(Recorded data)
···

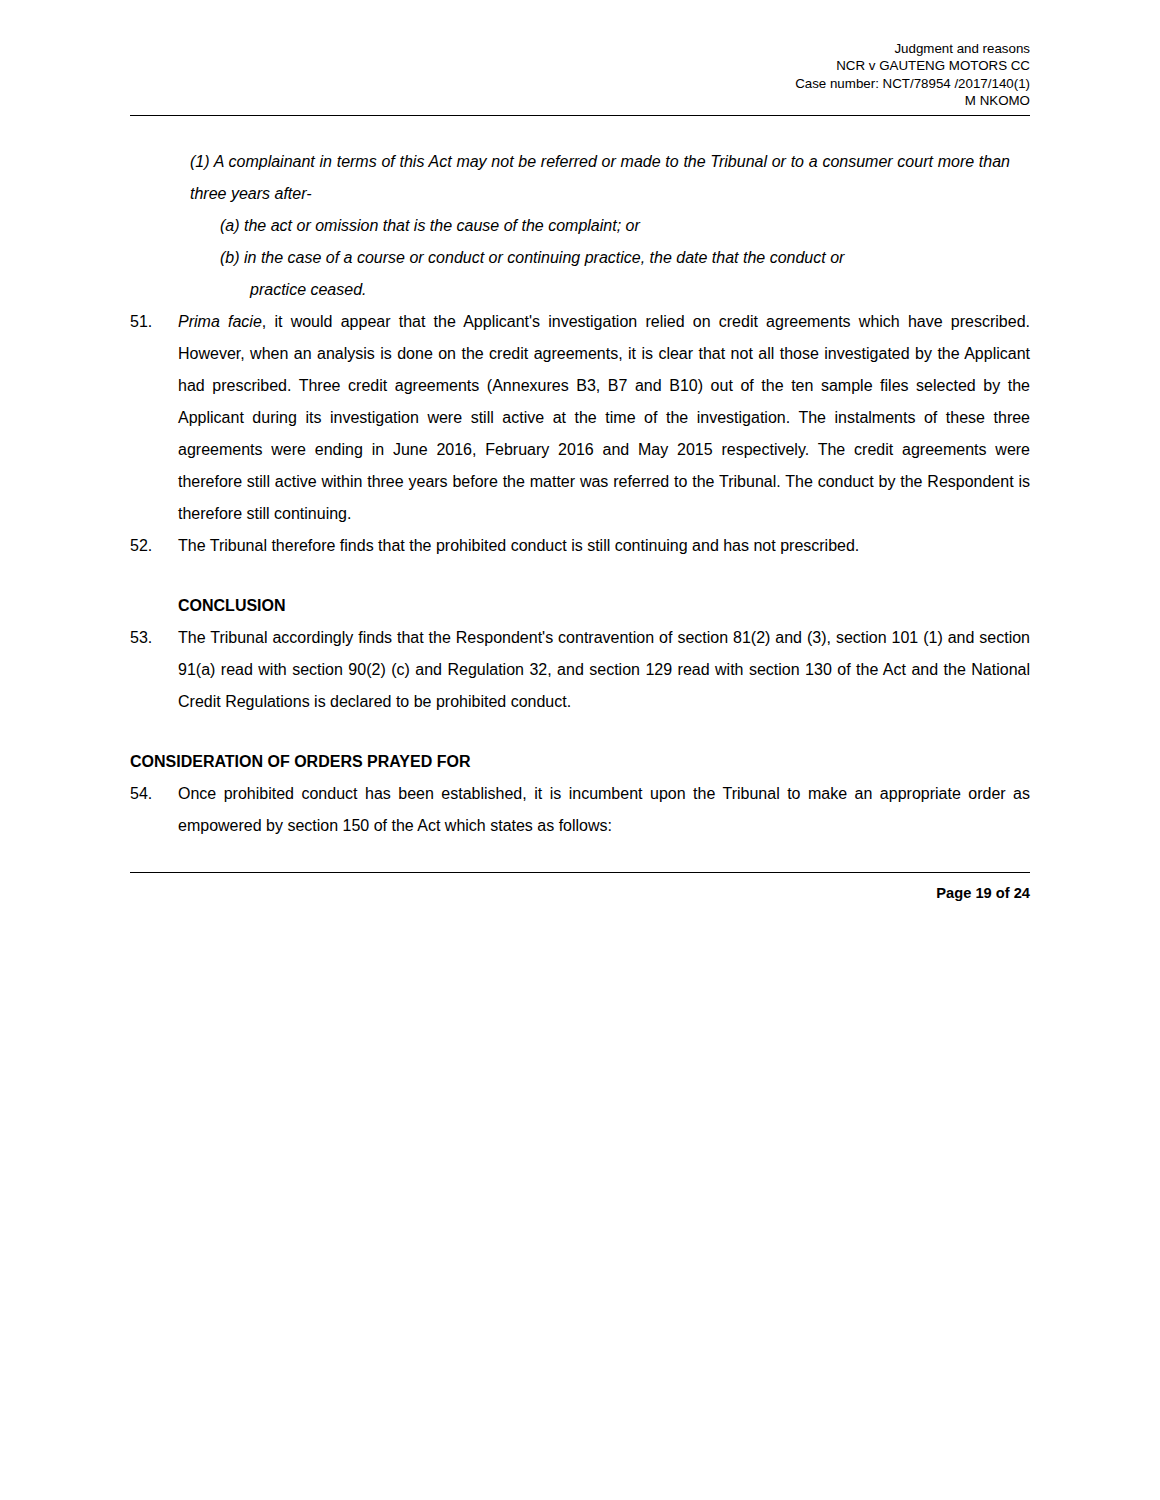Judgment and reasons NCR v GAUTENG MOTORS CC Case number: NCT/78954 /2017/140(1) M NKOMO
(1) A complainant in terms of this Act may not be referred or made to the Tribunal or to a consumer court more than three years after-
(a) the act or omission that is the cause of the complaint; or
(b) in the case of a course or conduct or continuing practice, the date that the conduct or
practice ceased.
51. Prima facie, it would appear that the Applicant's investigation relied on credit agreements which have prescribed. However, when an analysis is done on the credit agreements, it is clear that not all those investigated by the Applicant had prescribed. Three credit agreements (Annexures B3, B7 and B10) out of the ten sample files selected by the Applicant during its investigation were still active at the time of the investigation. The instalments of these three agreements were ending in June 2016, February 2016 and May 2015 respectively. The credit agreements were therefore still active within three years before the matter was referred to the Tribunal. The conduct by the Respondent is therefore still continuing.
52. The Tribunal therefore finds that the prohibited conduct is still continuing and has not prescribed.
CONCLUSION
53. The Tribunal accordingly finds that the Respondent's contravention of section 81(2) and (3), section 101 (1) and section 91(a) read with section 90(2) (c) and Regulation 32, and section 129 read with section 130 of the Act and the National Credit Regulations is declared to be prohibited conduct.
CONSIDERATION OF ORDERS PRAYED FOR
54. Once prohibited conduct has been established, it is incumbent upon the Tribunal to make an appropriate order as empowered by section 150 of the Act which states as follows:
Page 19 of 24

···

Print out the entries above word for word from the first line to the line containing "practice ceased.", both included, omitting the pictures.

Judgment and reasons NCR v GAUTENG MOTORS CC Case number: NCT/78954 /2017/140(1) M NKOMO
(1) A complainant in terms of this Act may not be referred or made to the Tribunal or to a consumer court more than three years after-
(a) the act or omission that is the cause of the complaint; or
(b) in the case of a course or conduct or continuing practice, the date that the conduct or
practice ceased.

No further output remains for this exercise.